See also: right-shoring

English edit

Noun edit

rightshoring (uncountable)

  1. Alternative form of right-shoring
    • 2003 December 13, “Relocating the back office”, in The Economist:
      Convergys, one of the world’s biggest providers of “contact-centre services”, advises companies to shift simple queries offshore while retaining the more complex ones on the same shore as the caller.

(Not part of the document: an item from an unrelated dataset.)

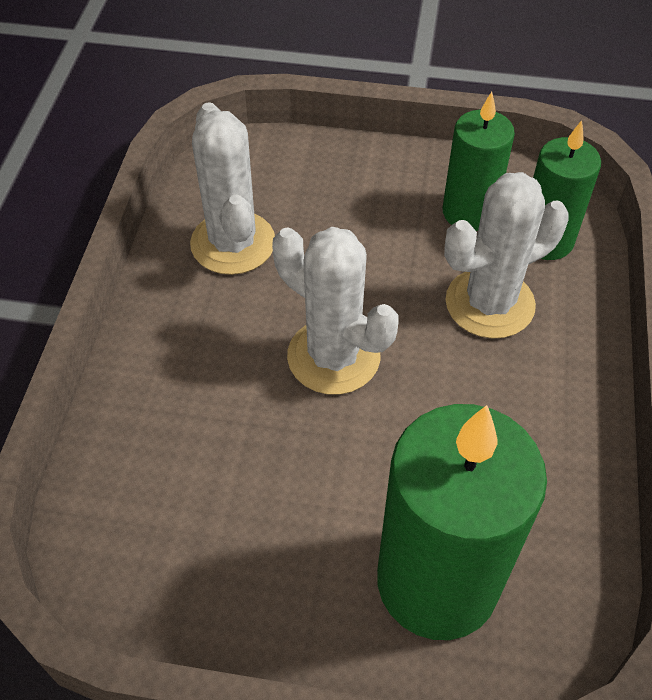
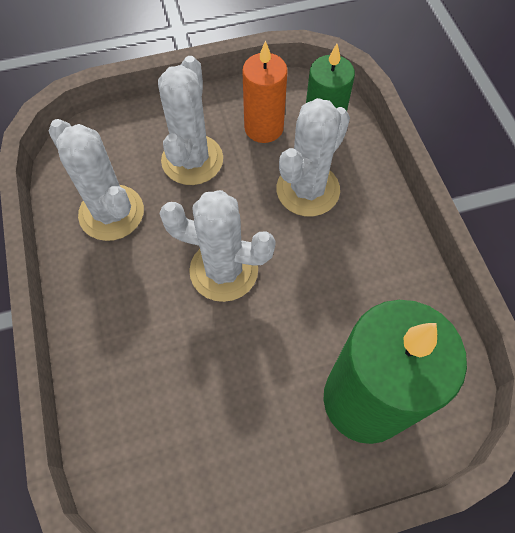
camera: 25 degrees left, 10 degrees up
green candle [443,92,515,231] -> orange candle [242,40,288,143]
none -> white cactus [158,56,223,185]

It calls this process “rightshoring”, and estimates that about 80% of the companies that it is working with in Britain are planning to split their call-centre operations in this way.
    • 2007, Mark Kobayashi-Hillary, Building a Future with BRICs: The Next Decade for Offshoring, →ISBN:
      The principle of rightshoring is now becoming accepted in all aspects of outsourcing, whether it be IT or business process outsourcing and according to Capgmini, offers 'the most advantageous mix of resources worldwide, lowers costs and boosts business performance.'
    • 2011, Christof Ebert, Global Software and IT, →ISBN:
      Rightshoring drives improved load and pipeline management. Management overheads are reduced with fewer, but larger, offshore centers.
    • 2016, Peter Reilly, Tony Williams, Global HR: Challenges Facing the Function, →ISBN, page 17:
      Whilst we look at this matter in the context of the HR function itself later in the book, the emergence of BPO/shared services and offshoring/rightshoring or even nearshoring in the last 10 years has been significant.